I was in the parlour within the next 45 minutes -- it was in a popular shopping mall in T. Nagar. "Welcome, sir," a leotard-wearing woman said. Another woman, plain-looking and wearing a saree, smiled. "I want a facial," I said.

The leotard-wearing woman asked: "Normal facial or Shehnaz Hussain facial?

"What's the difference?" I asked.

The leotard-wearing woman: "Shehnaz Hussain facial is Rs 1000, normal facial is Rs 750."

"I would go for the normal facial."

"But sir, I do only Shehnaz Hussain facial. She does the normal facial," the leotard-wearing woman said, pointing to the other woman.

"In that case, give me Shehnaz Hussain facial," I said, settling into a chair in front of the mirror.

As she prepared the concoctions, she asked: "Sir, do you also want company?" Company? What on earth is that? I could vaguely guess what she meant, so just to be sure, I asked her: "And where will you give me company?" She replied, pointing to a couch, "Here."
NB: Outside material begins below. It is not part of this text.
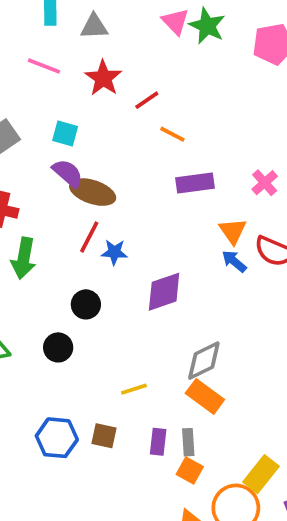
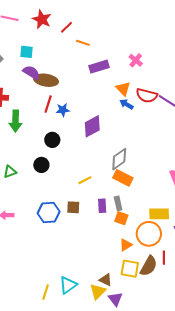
yellow rectangle: (261, 474) -> (159, 214), turned 60

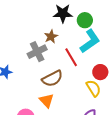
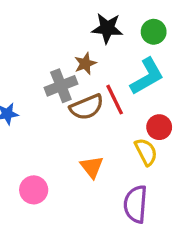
green circle: (85, 20) -> (154, 32), moved
brown semicircle: (52, 78) -> (87, 107), moved
orange triangle: (47, 101) -> (92, 167), moved

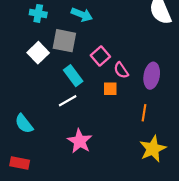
"Thank you very much, but I want only a facial done." Not that I was not tempted, but such kind of sex is risky business. Shady massage parlours, from Kashmir to Kovalam, have female attendants who jerk you off under the pretext of doing you a favour by 'massaging' those parts of the body which is supposedly not permitted to be massaged. "I will massage this as well, but please don't tell the owner/doctor. You only have to give me some extra money," the female masseur will tell you. I had heard that in Delhi, I had heard that in Kovalam as well. I had obliged in most cases, but having full-fledged sex with a supposed beautician/massueur? That was a strict no-no. What if Tamil Nadu police had chosen that very day to raid the parlour?!

To be honest, the leotard-wearing woman did a very good job with the facial. And while she was at it, putting pieces of cotton over my eyes, she lamented the hazards of her profession, that too in impeccable English: "If a guy says yes, you have to have sex with him. You are not even wet, but still you have to spread your legs just because he has paid for it."

I was suddenly glad that I did not pay to have sex with her. For that matter, I have never paid for sex, as I just told you. Sex, after all, is not about what is between the legs: it's about what is between the ears. It is the structure of her writing that turns me on, not the structure of her body.